本

『医学概論』

ホンとの本

『医学概論』
日野原重明
医学書院
\1600+
2003.3.

 手元にあるのは、2019年の第20刷。資料も2018年くらいのものは十分入っている。日野原重明さんは2017年に105歳で召された。キリスト者としての発言も豊かで、よき先人であった。医学書院の医学概論は定評のある教科書であり、医療従事者の学びの最初に開かれるものであるという。古書店で見つけて読みたいと思った。何にしても、基本の叙述というのは、参考になる。大きな誤解や読み外しをしないためにも、基本の理解は望ましい。医学の素人としては、概論というのはなんともありがたい存在だと思っていたのだ。安価にそれが読めるとはありがたいことだ。但し、本当に読む気になったのは、表紙に大きく「日野原重明」と書かれていたからだ。それは本当だ。
 概論である。とりたてて目を惹く説が唱えられているわけではない。私はそれがいいと思う。そもそも医学とは何か。生とは何か。そして病気とは。それから医学史が概観され、医学の諸分野について説明がなされる。健康とはどういうことか。病気とは何か。その原因とはどういうものか。ここからより医学的になっていくが、病理学的変化は医療現場での症状を紹介する場となる。
------------------------------------------------
» **演習の目的**
書評のうち、「手元にあるのは、2019年の」を含む語句から始まり「での症状を紹介する場となる。」で終わる部分を、一字も変えずに返す。 この書評の内容だけを手がかりにしてください。
------------------------------------------------
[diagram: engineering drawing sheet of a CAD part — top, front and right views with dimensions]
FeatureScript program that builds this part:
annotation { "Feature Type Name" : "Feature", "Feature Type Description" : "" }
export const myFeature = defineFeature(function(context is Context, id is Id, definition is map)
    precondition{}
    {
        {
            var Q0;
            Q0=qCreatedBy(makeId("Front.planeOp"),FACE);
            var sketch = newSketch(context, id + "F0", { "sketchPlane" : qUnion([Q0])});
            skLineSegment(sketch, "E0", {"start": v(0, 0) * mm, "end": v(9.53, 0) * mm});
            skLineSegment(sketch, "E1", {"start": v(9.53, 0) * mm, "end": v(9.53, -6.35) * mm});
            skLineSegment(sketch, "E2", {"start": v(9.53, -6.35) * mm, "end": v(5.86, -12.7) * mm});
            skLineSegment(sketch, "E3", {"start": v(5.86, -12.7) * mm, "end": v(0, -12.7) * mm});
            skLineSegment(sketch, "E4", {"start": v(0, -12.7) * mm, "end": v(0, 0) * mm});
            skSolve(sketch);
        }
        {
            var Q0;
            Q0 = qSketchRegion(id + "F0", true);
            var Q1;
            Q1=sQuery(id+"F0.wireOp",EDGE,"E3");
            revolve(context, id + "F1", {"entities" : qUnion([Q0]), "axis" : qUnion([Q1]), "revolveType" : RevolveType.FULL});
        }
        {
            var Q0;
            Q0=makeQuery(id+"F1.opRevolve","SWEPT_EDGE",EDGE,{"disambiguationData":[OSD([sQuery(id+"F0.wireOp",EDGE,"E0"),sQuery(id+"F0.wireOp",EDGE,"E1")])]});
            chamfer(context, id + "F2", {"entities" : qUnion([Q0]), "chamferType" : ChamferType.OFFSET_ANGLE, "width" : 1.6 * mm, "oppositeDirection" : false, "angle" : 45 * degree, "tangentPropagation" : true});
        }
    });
------------------------------------------------
» **解答例**
手元にあるのは、2019年の第20刷。資料も2018年くらいのものは十分入っている。日野原重明さんは2017年に105歳で召された。キリスト者としての発言も豊かで、よき先人であった。医学書院の医学概論は定評のある教科書であり、医療従事者の学びの最初に開かれるものであるという。古書店で見つけて読みたいと思った。何にしても、基本の叙述というのは、参考になる。大きな誤解や読み外しをしないためにも、基本の理解は望ましい。医学の素人としては、概論というのはなんともありがたい存在だと思っていたのだ。安価にそれが読めるとはありがたいことだ。但し、本当に読む気になったのは、表紙に大きく「日野原重明」と書かれていたからだ。それは本当だ。
 概論である。とりたてて目を惹く説が唱えられているわけではない。私はそれがいいと思う。そもそも医学とは何か。生とは何か。そして病気とは。それから医学史が概観され、医学の諸分野について説明がなされる。健康とはどういうことか。病気とは何か。その原因とはどういうものか。ここからより医学的になっていくが、病理学的変化は医療現場での症状を紹介する場となる。